Given information
● ● ●
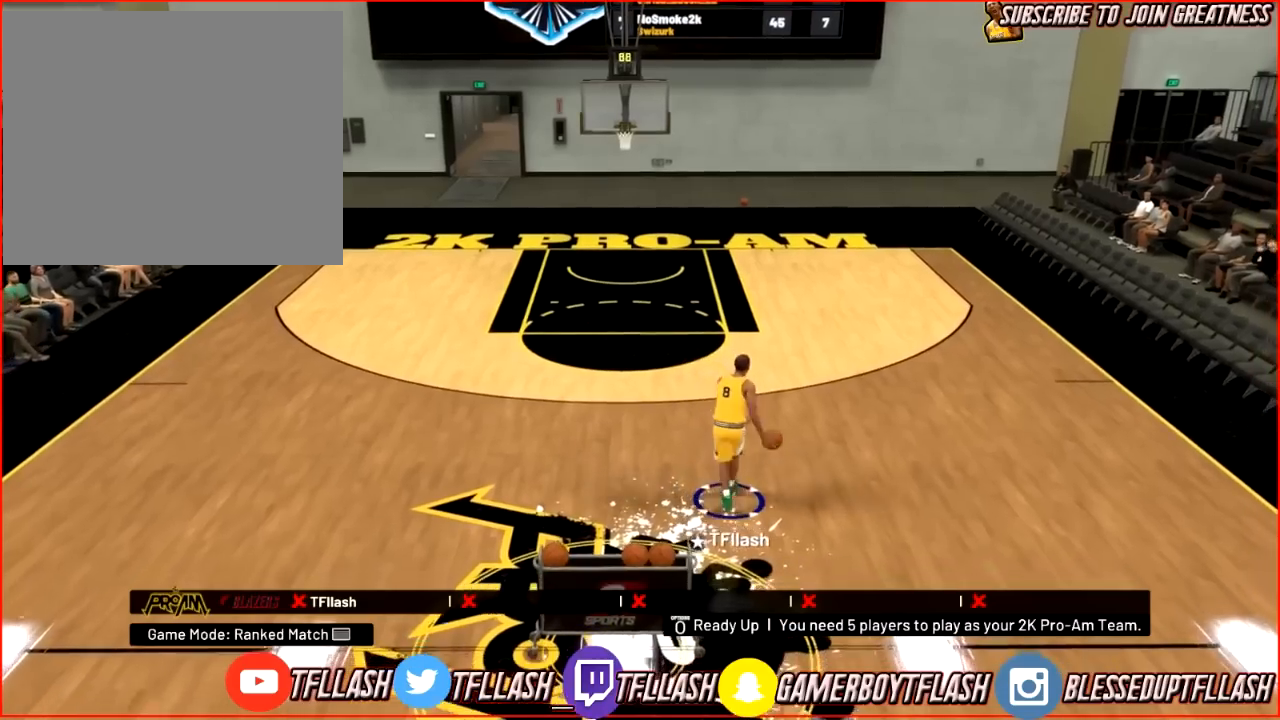
{"buttons": [], "left_stick": "center", "right_stick": "center", "events": [[434, "left_stick", "center"]]}
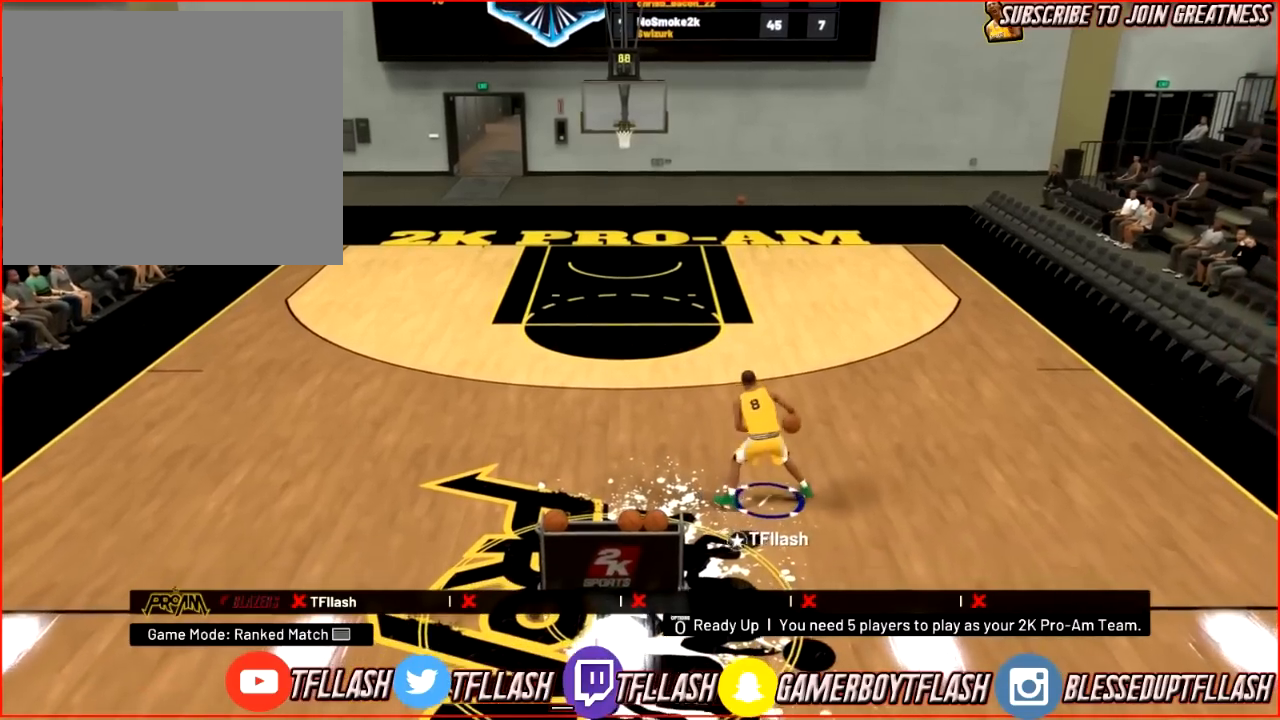
{"buttons": ["R2"], "left_stick": "center", "right_stick": "left", "events": [[401, "R2", "down"], [467, "right_stick", "left"]]}
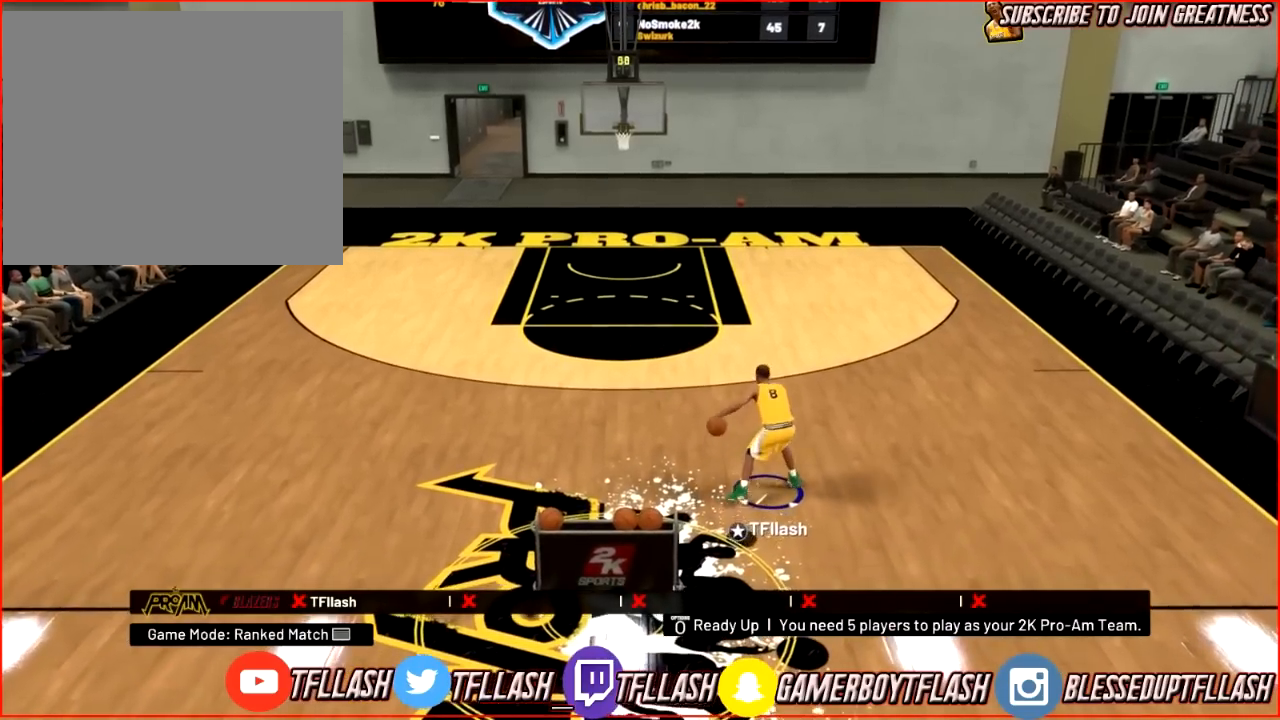
{"buttons": [], "left_stick": "center", "right_stick": "center", "events": [[100, "right_stick", "center"], [400, "R2", "up"]]}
● ● ●
Would you return the data exactly as written, without the pictures?

{"buttons": [], "left_stick": "center", "right_stick": "center", "events": [[434, "left_stick", "center"]]}
{"buttons": ["R2"], "left_stick": "center", "right_stick": "left", "events": [[401, "R2", "down"], [467, "right_stick", "left"]]}
{"buttons": [], "left_stick": "center", "right_stick": "center", "events": [[100, "right_stick", "center"], [400, "R2", "up"]]}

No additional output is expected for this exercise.